Page MenuHomePhabricator

Update the sqoop configuration for mediawiki to obtain linktarget from the production replicas, instead of wikireplicas
Closed, ResolvedPublic

Description

This is a follow-up from this ops week incident investigation.

We recently changed the view definition for the linktarget on the wikireplicas. The change was deployed to all wikireplicas, including clouddb1021, which is the special wikireplica used primarily for sqoop.

During the first monthly sqoop after this change, we noticed that sqooping the linktarget tables has now become a very time consuming operation, which we attribute to this additional complexity in calculating the view.

We can avoid this by updating the sqoop configuration so that it sqoops this table from the analytics production MariaDB replicas, instead of the sanitized wikireplicas.

Event Timeline

BTullis triaged this task as High priority.Dec 6 2023, 3:53 PM
BTullis moved this task from Incoming to Watching on the Data-Platform-SRE board.
BTullis added a subscriber: JAllemandou.

Sqooping from the production replicas would mean applying the same sanitization rules on our side. I see the filter here is:

where:
exists(
 select 1 from templatelinks
  where tl_target_id = lt_id 
) or
exists(
 select 1 from pagelinks
  where pl_target_id = lt_id
)

so just changing the config to sqoop from the linktarget table wouldn't allow us to add this filter. We'd also have to change the query to add this logic, and then we'd have duplicated that logic. @Ladsgroup can we get confirmation that this is necessary in this view? The table definition doesn't seem to betray any private information in any field, so it looks like maybe this was an attempt at just reducing the number of rows that are available? But it seems to have caused an even worse performance situation, so let's discuss.

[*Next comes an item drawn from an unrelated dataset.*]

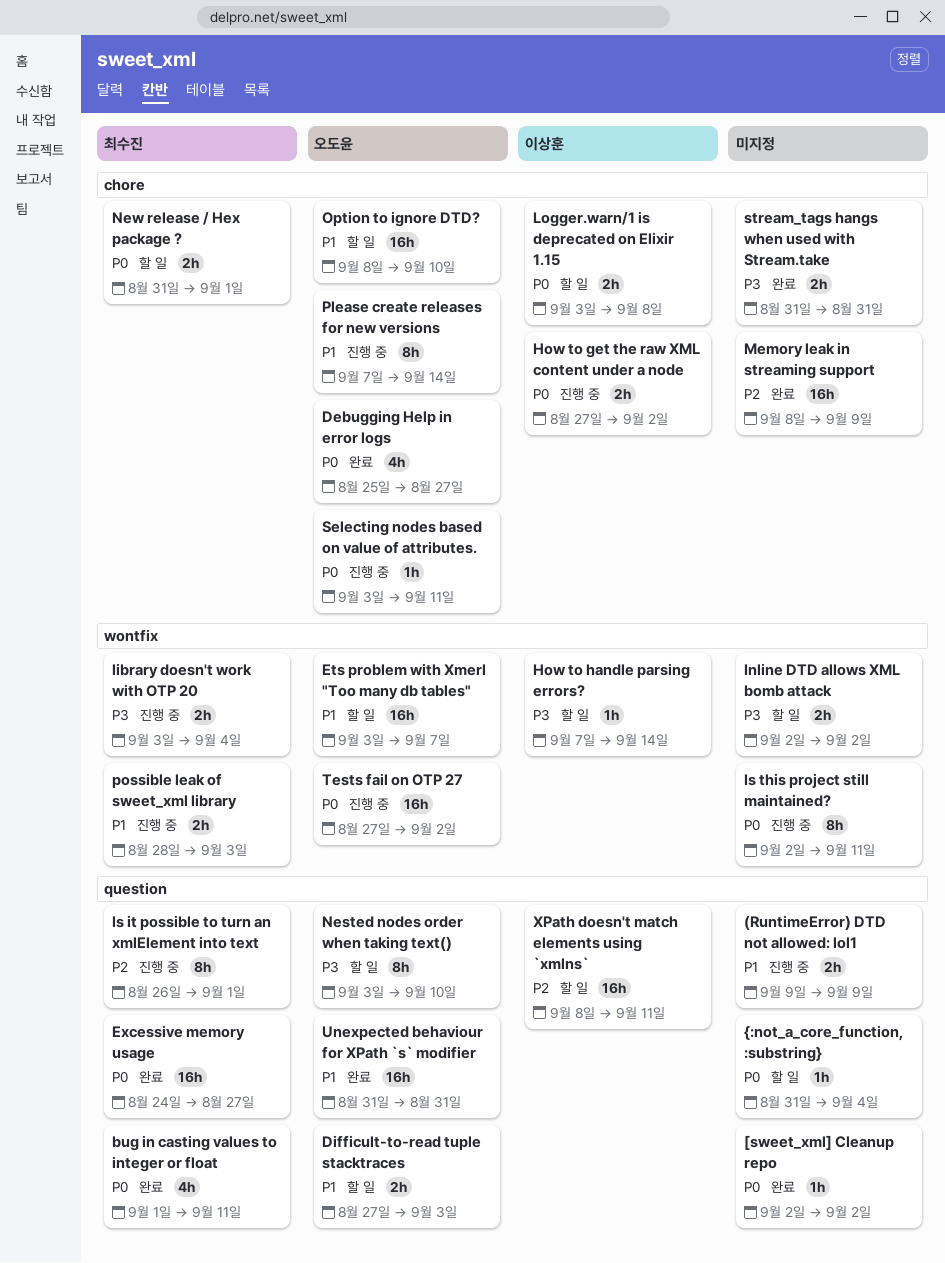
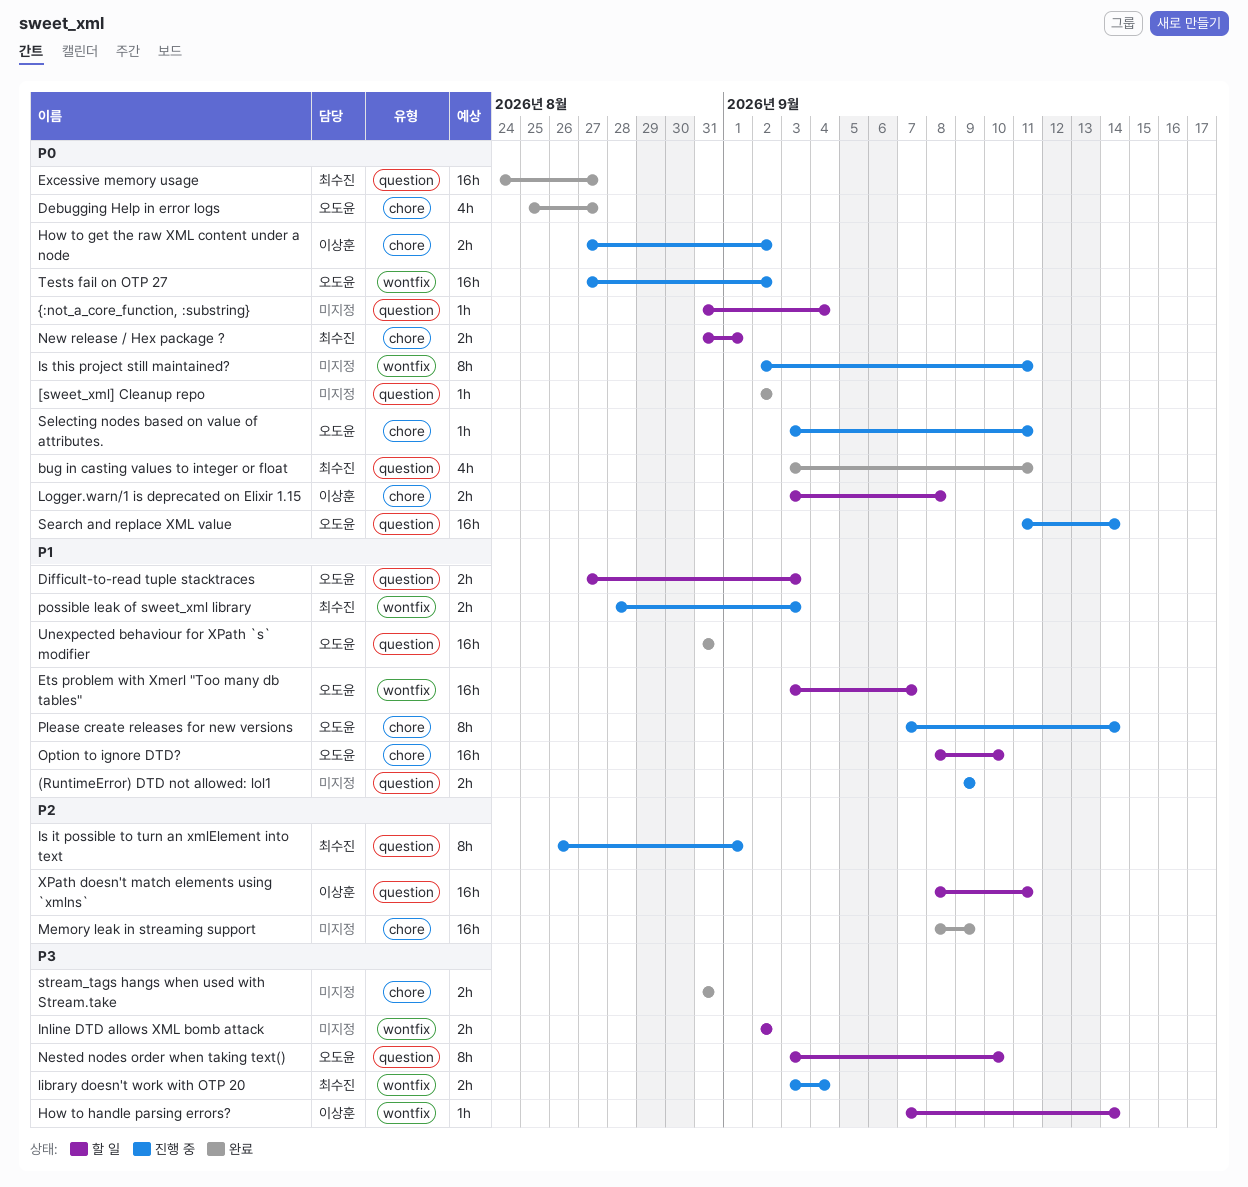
bug in casting values to integer or float, start: Sep 1 -> Sep 3
Search and replace XML value: none -> present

Repeating from IRC for the sake of documentation:

it's for PII protection, imagine someone adds [[Real name of User:Foo is Foo Bar]] to wikis, now we have a linktarget row with that text so if removed, then in wikireplicas, it won't show up
but also, do the analytics sqoop need only absolutely public info? Isn't the whole thing private?

I guess the filtering in analytics can happen somewhere else. I need to automate the linktarget clean up as well.

may sound stupid but maybe just create a temp table (it's rather small) and sqoop that? Would that be doable? Leave that filtering to mysql basically

Alternatively, just move it to the private one and read from production.

Change 980936 had a related patch set uploaded (by Milimetric; author: Milimetric):

[operations/puppet@production] maintain-views: add note on linktarget sanitization

https://gerrit.wikimedia.org/r/980936

Change 980937 had a related patch set uploaded (by Milimetric; author: Milimetric):

[analytics/refinery@master] Sanitize the linktarget sqoop

https://gerrit.wikimedia.org/r/980937

Change 980936 merged by Ladsgroup:

[operations/puppet@production] maintain-views: add note on linktarget sanitization

https://gerrit.wikimedia.org/r/980936

Change 980939 had a related patch set uploaded (by Milimetric; author: Milimetric):

[operations/puppet@production] sqoop: move where we get the linktarget from

https://gerrit.wikimedia.org/r/980939

Change 980939 merged by Ladsgroup:

[operations/puppet@production] sqoop: move where we get the linktarget from

https://gerrit.wikimedia.org/r/980939

Change 981351 had a related patch set uploaded (by Milimetric; author: Milimetric):

[analytics/refinery@master] Move linktarget table to the private folder

https://gerrit.wikimedia.org/r/981351

Change 980937 merged by Milimetric:

[analytics/refinery@master] Sanitize the linktarget sqoop

https://gerrit.wikimedia.org/r/980937

Change 981351 merged by Milimetric:

[analytics/refinery@master] Move linktarget table to the private folder

https://gerrit.wikimedia.org/r/981351

xcollazo subscribed.

Assigning this task as per activity and email threads.

The underlying cause: T343198#9391318

Fixing this as we speak.

Hi, If someone is around, please stop the ongoing sqoop so the schema changes could go through.

This is fixed. Thanks Dan for finding the underlying issue.